Managing Staff Turnover
Recruitment can be an expensive business. In fact, last year it was estimated that filling each staff vacancy in a business costs the employer between £4333 and £7750. As such, most employers are looking at ways in which they can reduce the expenses associated with recruitment. Clearly, one of the primary ways in which you can cut your recruitment budget is by looking for staff less frequently. However, every business has a staff requirement, and if staff numbers fall below this level the business can no longer operate. In order to reconcile these two problems, you should look at ways in which your business can reduce its staff turnover.
The terms staff and employee turnover describe the rate at which employees join and leave any individual company. Turnover in this sense can be split into two categories: voluntary and involuntary. Involuntary staff turnover describes instances in which staff leave a company against their wishes, for example through sacking, redundancy, or the failure of the company to renew their contract. Voluntary turnover, on the other hand, occurs when staff choose to leave a company. This might be for personal reasons such as wanting to spend more time with family, but is more likely to be related to another offer of employment at a higher salary.

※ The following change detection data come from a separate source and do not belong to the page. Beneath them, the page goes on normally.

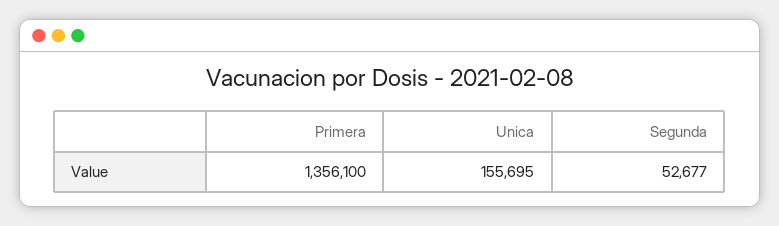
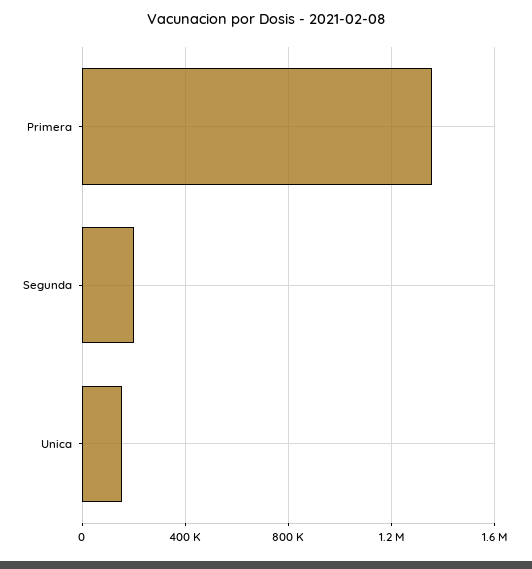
Segunda: 52677 -> 200000

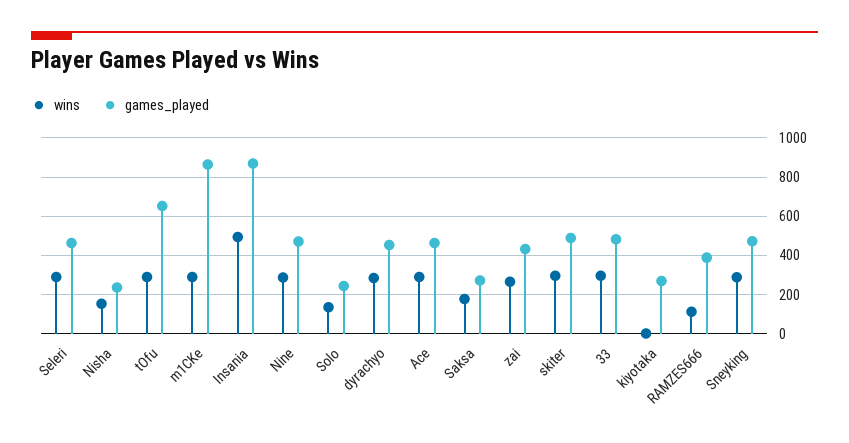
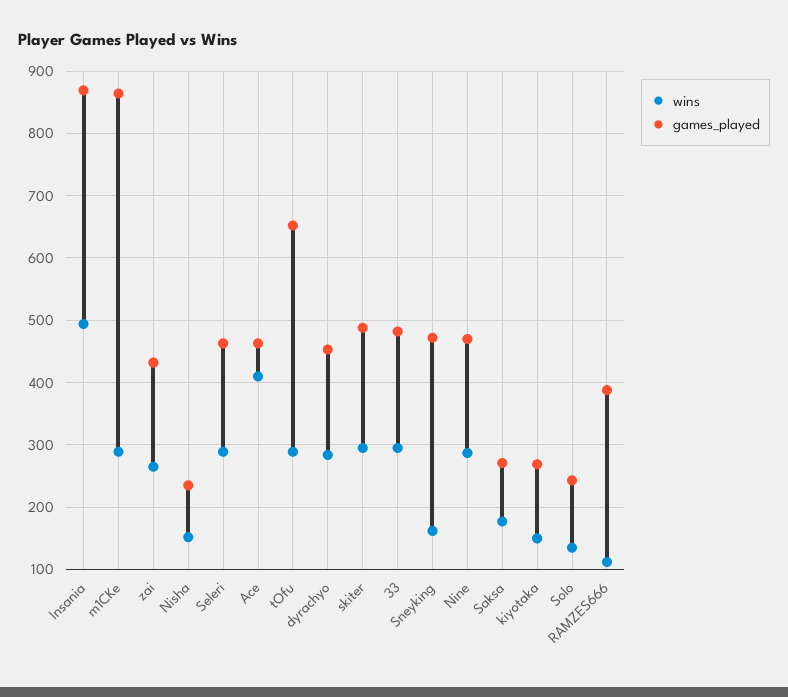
wins, Ace: 300 -> 410
wins, kiyotaka: 0 -> 150
wins, Sneyking: 300 -> 160

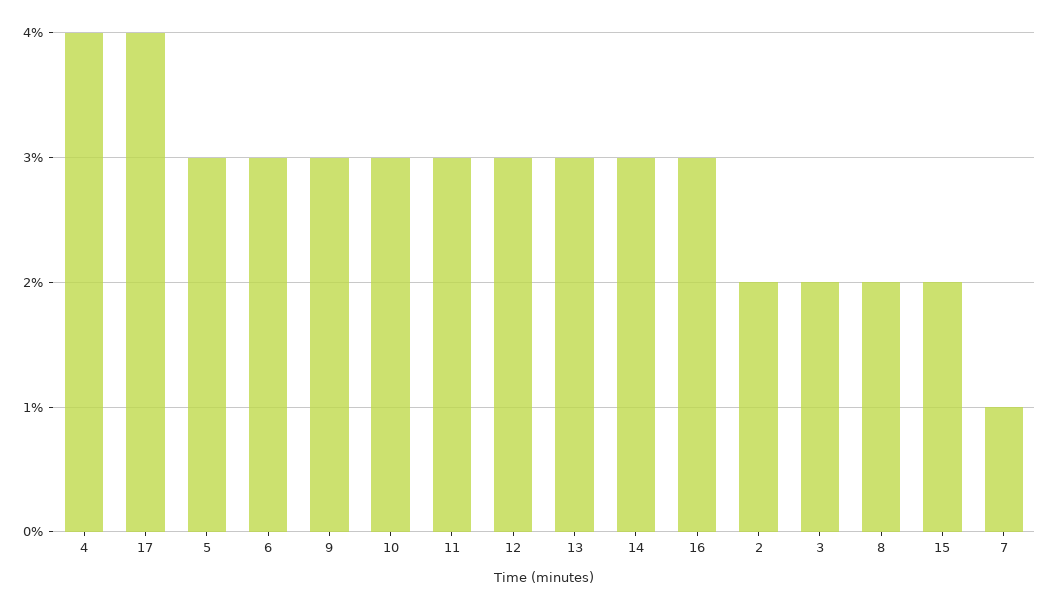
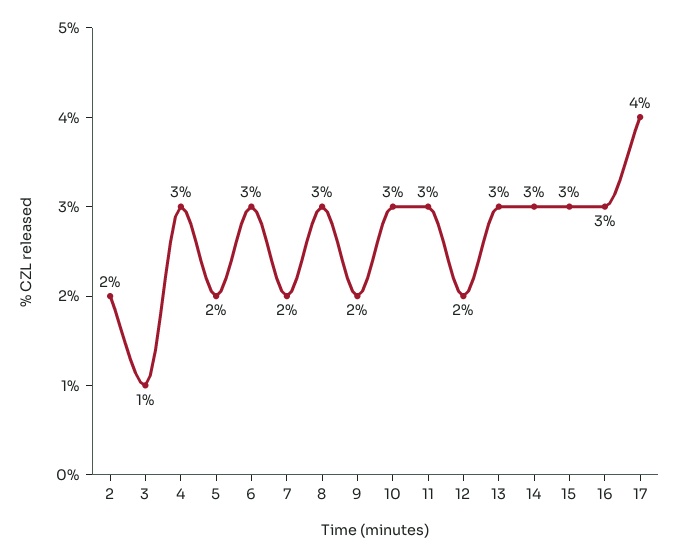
4: 4 -> 3
5: 3 -> 2
9: 3 -> 2
12: 3 -> 2
3: 2 -> 1
8: 2 -> 3
15: 2 -> 3
7: 1 -> 2

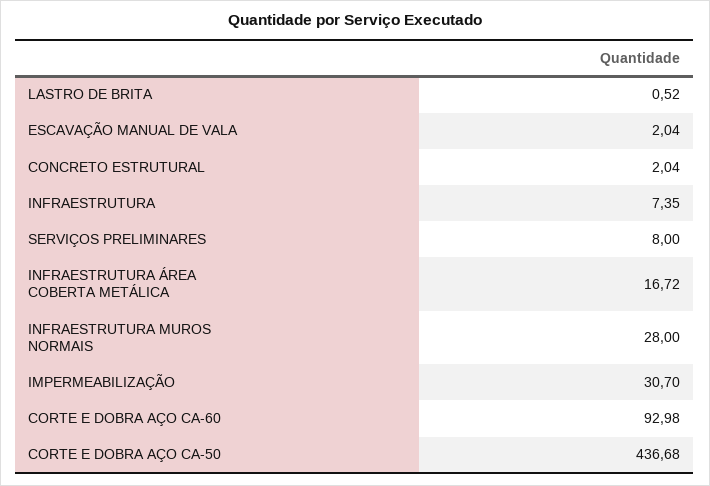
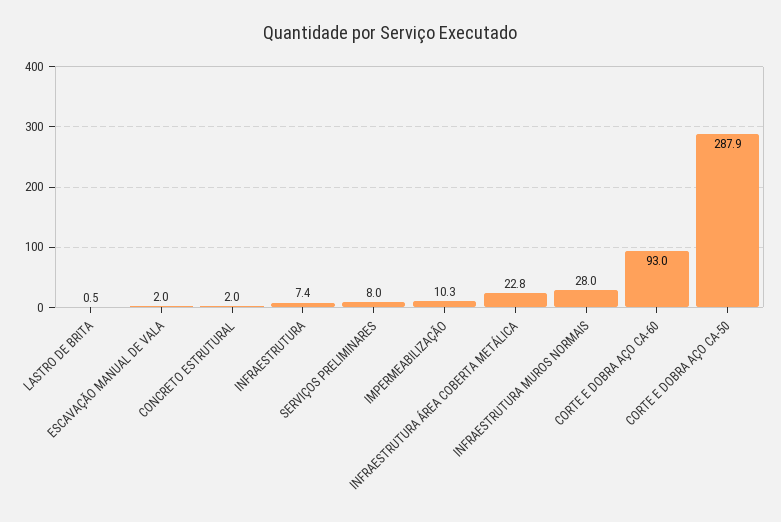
INFRAESTRUTURA ÁREA COBERTA METÁLICA: 16.72 -> 22.8
IMPERMEABILIZAÇÃO: 30.7 -> 10.3
CORTE E DOBRA AÇO CA-50: 436.68 -> 287.9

Managing staff turnover should be a priority for any company. There are a number of ways in which this problem can be managed, and you should begin by looking at the reasons why employees may wish to leave your company. These reasons can be many and varied; as has been mentioned, a primary reason is the attraction of a higher pay offering. However, employees may be dissatisfied with the environment in which they work, particularly with the culture of the organisation. It is common for staff to leave a company because they do not consider themselves sufficiently well valued, aside from their financial remuneration, and feel that they are being taken for granted.
A well planned and executed benefits scheme can help with managing the problems of staff turnover. Benefits, in addition to salary remuneration, can be used to foster a culture of loyalty within your organisation, which will in tern reduce staff turnover. If employees feel that they and their work are highly valued, they are more likely to remain where they are, even if they are offered more money elsewhere. As such, developing an effective benefits scheme (and this means one that includes benefits that your staff actually want) should certainly be a particular priority for organisations that cannot afford to offer huge headline salaries.
You should also consider offering a total reward statement as part of your drive to reduce staff turnover. A total reward statement outlines that actual cash value of the benefits drawn by each member of staff. This is particularly advantageous if you are looking to reduce staff turnover, as it helps staff to understand the complete value of their pay package. This can mean that they are less likely to be enticed away by a large headline salary, which may not include the benefits that your organisation is offering as part of their remuneration.